I gained all the theoretical knowledge and every time when I was reading about that, I thought I understood but I was not able to implement. If anything that troubled me, I would try to let go, I would try to teach my mind to not give importance to that but it wouldn’t work out. The more I tried to brush them off, the more they stayed in my mind. The more I tried to stop them, the more I got attached to it. I thought letting the bothering ones be as they are (without trying to change) , wouldn’t hurt me but still they got back to me with more intense attachment.
I failed again and again when trying to let go. One day, it occurred to me why did I want to let go? I am not trying to let go of all my thoughts or moments. I am trying to let go of only the thoughts that bother me. Any thoughts that I feel good and comfortable with – I never try to let them go. This is exactly where I went wrong. I cannot hold on to a few thoughts and let go of a few thoughts. I can hold all of them and let go of all of them.
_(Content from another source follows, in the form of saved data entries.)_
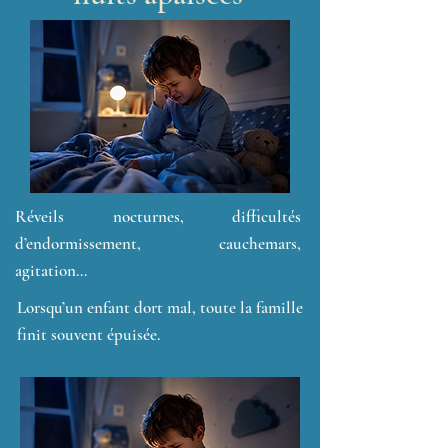
Réveils nocturnes, difficultés
d’endormissement, cauchemars,
agitation…
Lorsqu’un enfant dort mal, toute la famille
finit souvent épuisée.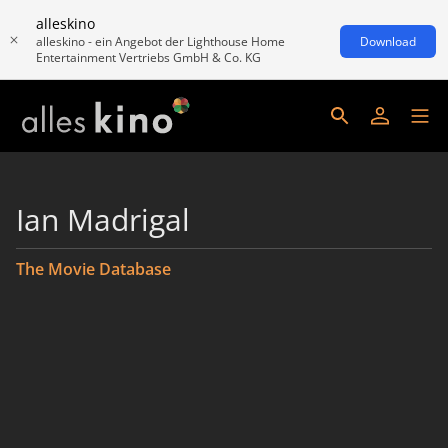
alleskino
alleskino - ein Angebot der Lighthouse Home
Download
Entertainment Vertriebs GmbH & Co. KG
Ian Madrigal
The Movie Database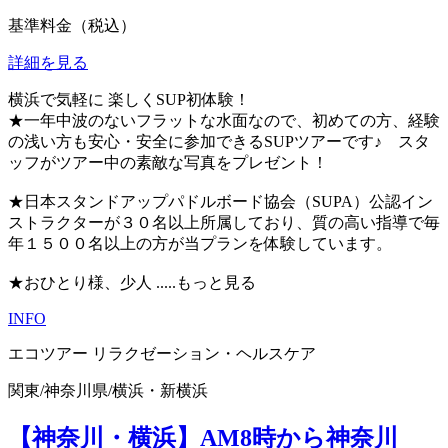
基準料金（税込）
詳細を見る
横浜で気軽に 楽しくSUP初体験！
★一年中波のないフラットな水面なので、初めての方、経験
の浅い方も安心・安全に参加できるSUPツアーです♪ スタ
ッフがツアー中の素敵な写真をプレゼント！
★日本スタンドアップパドルボード協会（SUPA）公認イン
ストラクターが３０名以上所属しており、質の高い指導で毎
年１５００名以上の方が当プランを体験しています。
★おひとり様、少人
.....もっと見る
INFO
エコツアー
リラクゼーション・ヘルスケア
関東
/
神奈川県
/
横浜・新横浜
【神奈川・横浜】AM8時から神奈川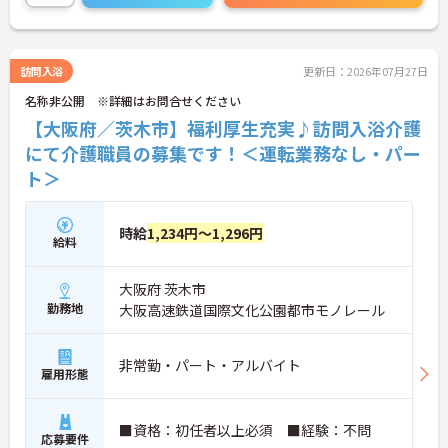
ススメです！
ご興味のある方には、面接対策ポイントなど、さら
に詳細をお話しいたしますのでお気軽にご相談くだ
さい！
訪問入浴
更新日：2026年07月27日
名称非公開 ※詳細はお問合せください
【大阪府／茨木市】福利厚生充実♪訪問入浴介護
にて介護職員の募集です！＜運転業務なし・パー
ト＞
時給
1,234円～1,296円
給料
大阪府 茨木市
勤務地
大阪高速鉄道国際文化公園都市モノレール
非常勤・パート・アルバイト
雇用形態
■資格：初任者以上必須 ■経験：不問
応募要件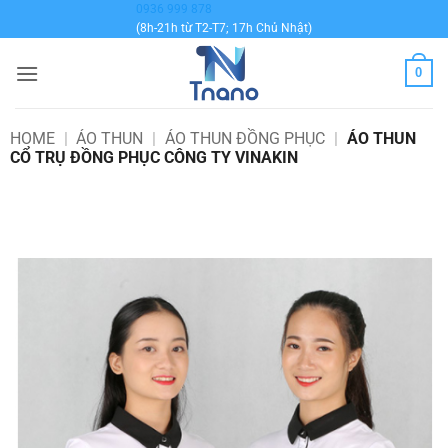
Bỏ
0936 999 878
(8h-21h từ T2-T7; 17h Chủ Nhật)
qua
nội
0
dung
HOME
|
ÁO THUN
|
ÁO THUN ĐỒNG PHỤC
|
ÁO THUN
CỔ TRỤ ĐỒNG PHỤC CÔNG TY VINAKIN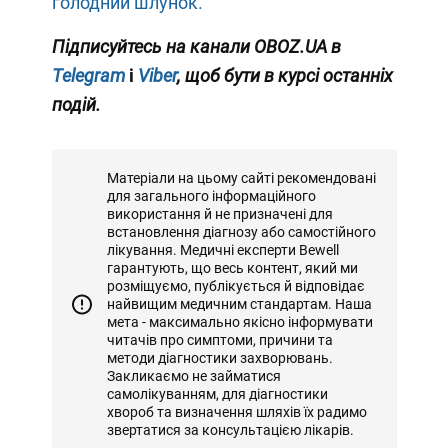
голодний шлунок.
Підписуйтесь на канали OBOZ.UA в
Telegram
і
Viber
, щоб бути в курсі останніх
подій.
Матеріали на цьому сайті рекомендовані
для загального інформаційного
використання й не призначені для
встановлення діагнозу або самостійного
лікування. Медичні експерти Bewell
гарантують, що весь контент, який ми
розміщуємо, публікується й відповідає
найвищим медичним стандартам. Наша
мета - максимально якісно інформувати
читачів про симптоми, причини та
методи діагностики захворювань.
Закликаємо не займатися
самолікуванням, для діагностики
хвороб та визначення шляхів їх радимо
звертатися за консультацією лікарів.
I should not choose. The moment my mind judges, I am losing my ability to let go. Letting go is not something that can be done based on the outcome of my judgment of a thought. I am attached to the thought or thinking as soon as I judge. “Letting go” cannot be done using my mind as no logical mind should be involved in this process.
“Let Go” is a state of being. “Let Go” can be done only when body, mind and soul are connected. The moment they are not connected, I get into stress mode. So, I made efforts to connect them and I was able to let go. “To be clear, I didn’t intend to let go. But when my body, mind, and soul are truly aligned, letting go happens naturally, as a consequence”.